Sarah Childress Polk was born on September 4th, 1803, in Murfreesboro, Tennessee. Her parents owned a large plantation. She was the third of six children. During her childhood, she attended schools to teach women basic reading, writing, and arithmetic. As a teenager, she was enrolled in an all-female academy in North Carolina known as Moravians’ Salem Academy until her father died.
Sarah met James Polk in school when she was twelve years old and he was nineteen. At the time, he was a clerk of the Tennessee Senate. Years later, he began courting her and they were married in 1795 in North Carolina. She never had children of her own, but she did take in the son of her husband’s brother, named Marshall Tate, who often proved to be a troublemaker. In 1825, after serving as a state Congressman, James was appointed to the United States Congress and moved to Washington D.C., while Sarah stayed in Tennessee. In 1839, James ran for the Governor of Tennessee. During his campaign, Sarah scheduled his speeches, reviewed his press releases, and contacted newspapers. Throughout her husband’s political career, Sarah provided support, operations, and even political advice. In 1845, James won the Presidency and the couple celebrated in Nashville before moving into the White House.

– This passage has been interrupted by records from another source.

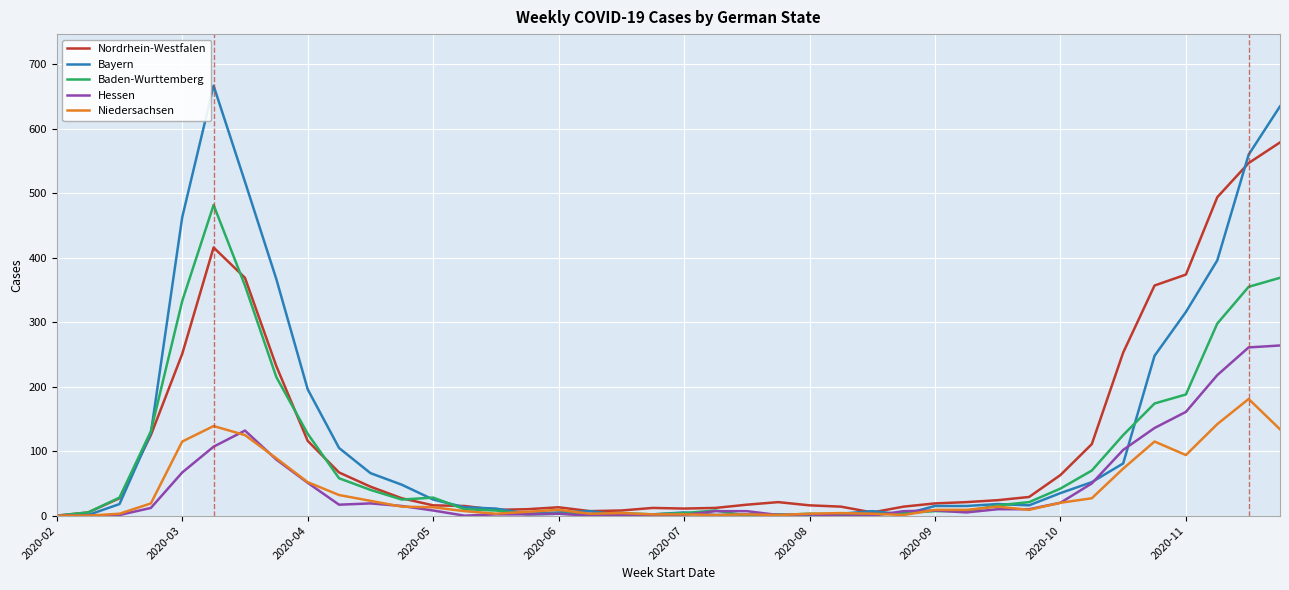

What is the maximum value for Hessen?

264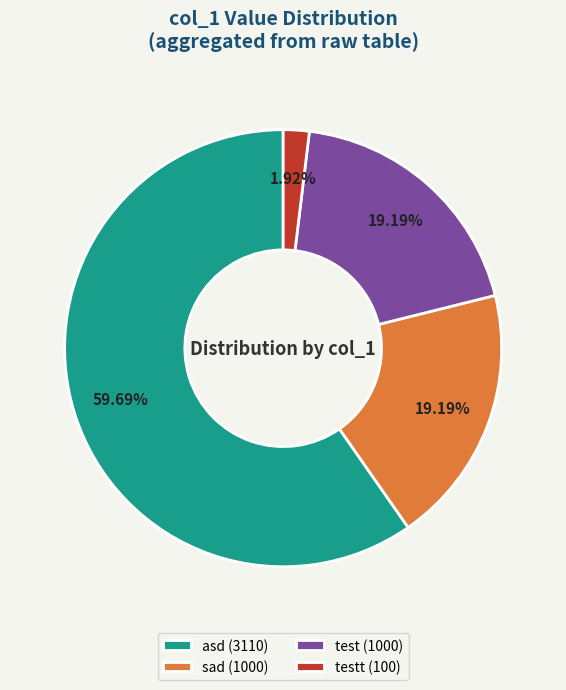

Does any single category account for the majority?

Yes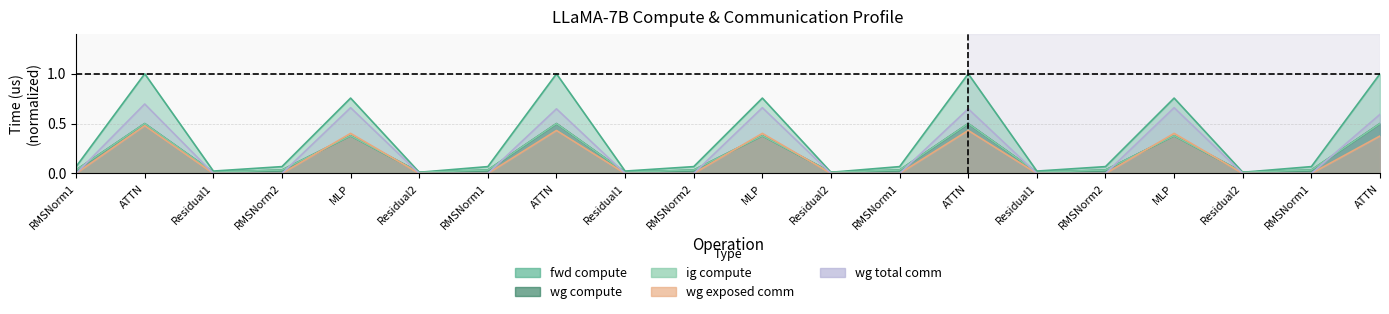

What is the spread (max minus min) of values at ATTN?

0.5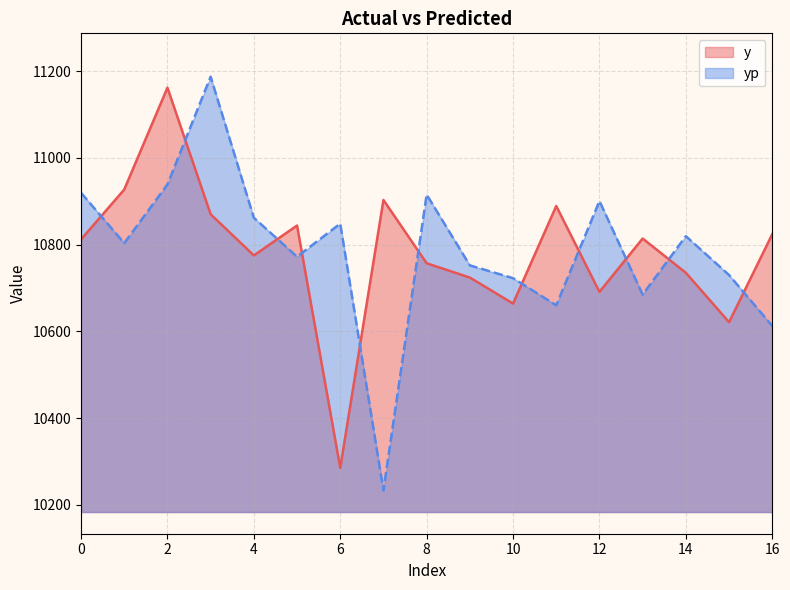

Is it true that yp equals 15370.9 at 4?

False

As First Lady, Sarah’s Christian orthodox beliefs made her seem very strict. For instance, she did not approve of business being conducted Sundays. She also stayed away from any events involving gambling, and did not allow dancing in the White House. At the time of the Polk presidency, the Presidential family was expected to fund any social events happening at the White House. Compared to their predecessors, the Tyler’s, the Polk’s were not rich, so there was less opportunity to entertain. Sarah’s low-key, sedate gatherings earned her the nickname “Sahara Sarah.” Sarah, did however, host the nation’s first annual Thanksgiving at the White House.
Just three months after departing from the White House to Nashville, James passed away. Sarah was left a widow at forty-five. She stayed in the Polk’s home in Nashville for the rest of her life. Sarah passed away on August 14th, 1891, forty years after her husband’s death. She was a widow for longer than any other First Lady.